WORK INSTRUCTIONS » Reproduce the text of all the records below line for line, without changing anything. Leave out the pictures.

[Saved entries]
◇ ◇ ◇

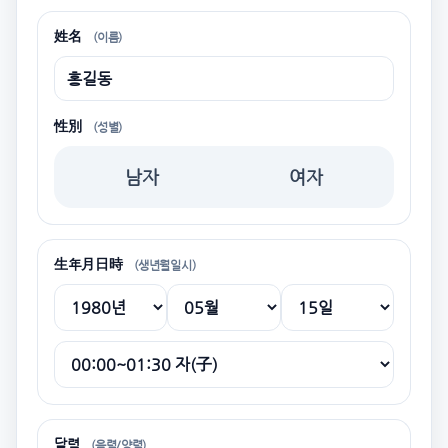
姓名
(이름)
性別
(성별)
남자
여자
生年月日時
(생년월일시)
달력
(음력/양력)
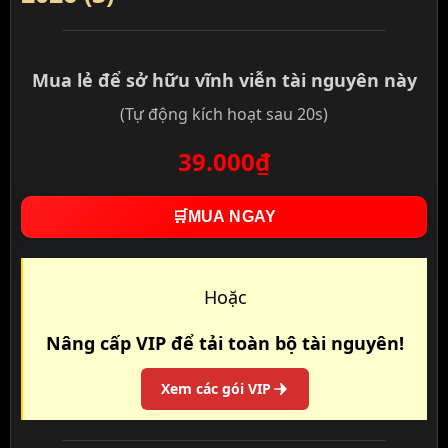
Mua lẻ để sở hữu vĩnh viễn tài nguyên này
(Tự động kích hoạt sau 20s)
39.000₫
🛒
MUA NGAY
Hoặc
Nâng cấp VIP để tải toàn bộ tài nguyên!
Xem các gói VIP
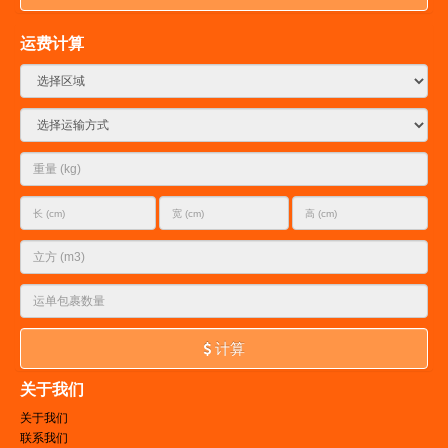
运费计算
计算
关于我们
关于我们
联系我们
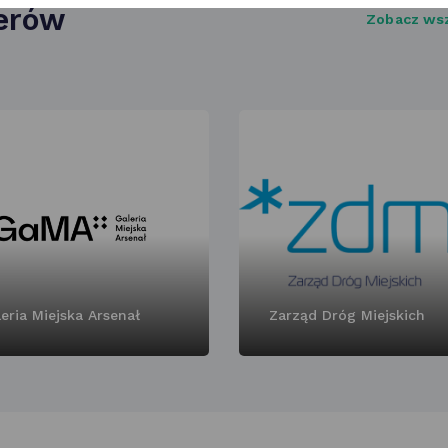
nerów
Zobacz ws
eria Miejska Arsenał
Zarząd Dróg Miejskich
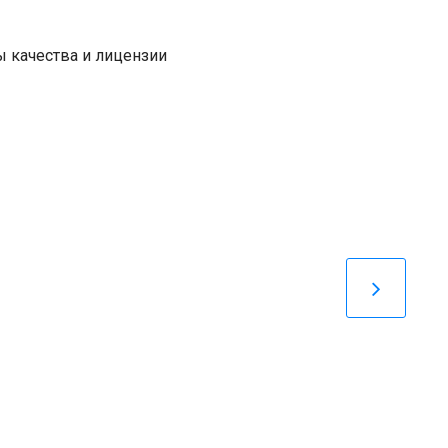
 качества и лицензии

◇ ◇ ◇

SOLUTION FOR THIS TASK »
姓名
(이름)
性別
(성별)
남자
여자
生年月日時
(생년월일시)
달력
(음력/양력)
Mua lẻ để sở hữu vĩnh viễn tài nguyên này
(Tự động kích hoạt sau 20s)
39.000₫
🛒
MUA NGAY
Hoặc
Nâng cấp VIP để tải toàn bộ tài nguyên!
Xem các gói VIP
运费计算
计算
关于我们
关于我们
联系我们
nerów
Zobacz ws
eria Miejska Arsenał
Zarząd Dróg Miejskich
 качества и лицензии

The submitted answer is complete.